贫血被定义为低红细胞计数、低血细胞比容或低血红蛋白浓度。在怀孕期间,妊娠早期血红蛋白浓度低于 11.0 g/dL,妊娠中期或晚期血红蛋白浓度低于 10.5 或 11.0 g/dL(取决于所使用的指南)被认为是贫血。贫血是妊娠期最常见的血液学异常。产妇贫血与不利的胎儿、新生儿和儿童结局有关,但因果关系尚未确定。产妇贫血会增加分娩时输血的可能性。除了血液稀释外,缺铁是孕期贫血的最常见原因。美国妇产科医师学会建议在妊娠头三个月和妊娠 24 0/7 至 28 6/7 周用全血细胞计数筛查贫血。轻度贫血,血红蛋白为 10.0 g/dL 或更高且平均红细胞体积 (MCV) 略低或正常的患者可能是缺铁性贫血。口服铁剂的试验既可以诊断也可以治疗。MCV 极低的轻度贫血、巨细胞性贫血、中度贫血(血红蛋白 7.0-9.9 g/dL)或重度贫血(血红蛋白 4.0-6.9 g/dL)需要进一步检查。一旦确诊缺铁性贫血,一线治疗是口服铁剂。新的证据表明,间歇给药与每天或每天两次给药一样有效,副作用更少。对于不能耐受、不能吸收或对口服铁剂无反应的缺铁性贫血患者,首选静脉补铁。使用现代配方,过敏反应很少见。0 g/dL 或更高且平均红细胞体积 (MCV) 略低或正常可能是缺铁性贫血。口服铁剂的试验既可以诊断也可以治疗。MCV 极低的轻度贫血、巨红细胞性贫血、中度贫血(血红蛋白 7.0-9.9 g/dL)或重度贫血(血红蛋白 4.0-6.9 g/dL)需要进一步检查。一旦确诊缺铁性贫血,一线治疗是口服铁剂。新的证据表明,间歇给药与每天或每天两次给药一样有效,副作用更少。对于不能耐受、不能吸收或对口服铁剂无反应的缺铁性贫血患者,首选静脉补铁。使用现代配方,过敏反应很少见。0 g/dL 或更高且平均红细胞体积 (MCV) 略低或正常可能是缺铁性贫血。口服铁剂的试验既可以诊断也可以治疗。MCV 极低的轻度贫血、巨红细胞性贫血、中度贫血(血红蛋白 7.0-9.9 g/dL)或重度贫血(血红蛋白 4.0-6.9 g/dL)需要进一步检查。一旦确诊缺铁性贫血,一线治疗是口服铁剂。新的证据表明,间歇给药与每天或每天两次给药一样有效,副作用更少。对于不能耐受、不能吸收或对口服铁剂无反应的缺铁性贫血患者,首选静脉补铁。使用现代配方,过敏反应很少见。MCV 极低的轻度贫血、巨红细胞性贫血、中度贫血(血红蛋白 7.0-9.9 g/dL)或重度贫血(血红蛋白 4.0-6.9 g/dL)需要进一步检查。一旦确诊缺铁性贫血,一线治疗是口服铁剂。新的证据表明,间歇给药与每天或每天两次给药一样有效,副作用更少。对于不能耐受、不能吸收或对口服铁剂无反应的缺铁性贫血患者,首选静脉补铁。使用现代配方,过敏反应很少见。MCV 极低的轻度贫血、巨红细胞性贫血、中度贫血(血红蛋白 7.0-9.9 g/dL)或重度贫血(血红蛋白 4.0-6.9 g/dL)需要进一步检查。一旦确诊缺铁性贫血,一线治疗是口服铁剂。新的证据表明,间歇给药与每天或每天两次给药一样有效,副作用更少。

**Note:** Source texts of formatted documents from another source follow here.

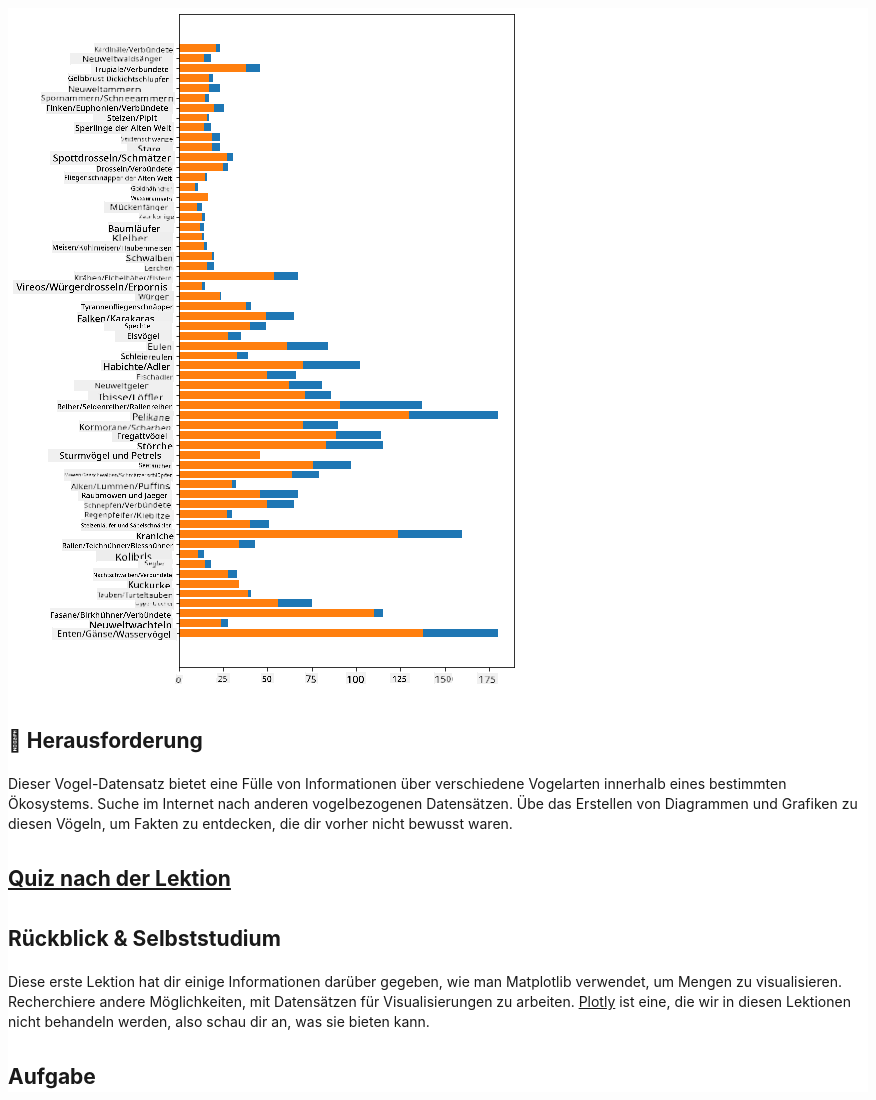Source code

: ![superimposed values](../../../../translated_images/superimposed-02.f03058536baeb2ed7864f01102538464d4c2fd7ade881ddd7d5ba74dc5d2fdae.de.png)  

## 🚀 Herausforderung

Dieser Vogel-Datensatz bietet eine Fülle von Informationen über verschiedene Vogelarten innerhalb eines bestimmten Ökosystems. Suche im Internet nach anderen vogelbezogenen Datensätzen. Übe das Erstellen von Diagrammen und Grafiken zu diesen Vögeln, um Fakten zu entdecken, die dir vorher nicht bewusst waren.  
## [Quiz nach der Lektion](https://purple-hill-04aebfb03.1.azurestaticapps.net/quiz/17)

## Rückblick & Selbststudium

Diese erste Lektion hat dir einige Informationen darüber gegeben, wie man Matplotlib verwendet, um Mengen zu visualisieren. Recherchiere andere Möglichkeiten, mit Datensätzen für Visualisierungen zu arbeiten. [Plotly](https://github.com/plotly/plotly.py) ist eine, die wir in diesen Lektionen nicht behandeln werden, also schau dir an, was sie bieten kann.  
## Aufgabe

对于不能耐受、不能吸收或对口服铁剂无反应的缺铁性贫血患者,首选静脉补铁。使用现代配方,过敏反应很少见。新的证据表明,间歇给药与每天或每天两次给药一样有效,副作用更少。对于不能耐受、不能吸收或对口服铁剂无反应的缺铁性贫血患者,首选静脉补铁。使用现代配方,过敏反应很少见。新的证据表明,间歇给药与每天或每天两次给药一样有效,副作用更少。对于不能耐受、不能吸收或对口服铁剂无反应的缺铁性贫血患者,首选静脉补铁。使用现代配方,过敏反应很少见。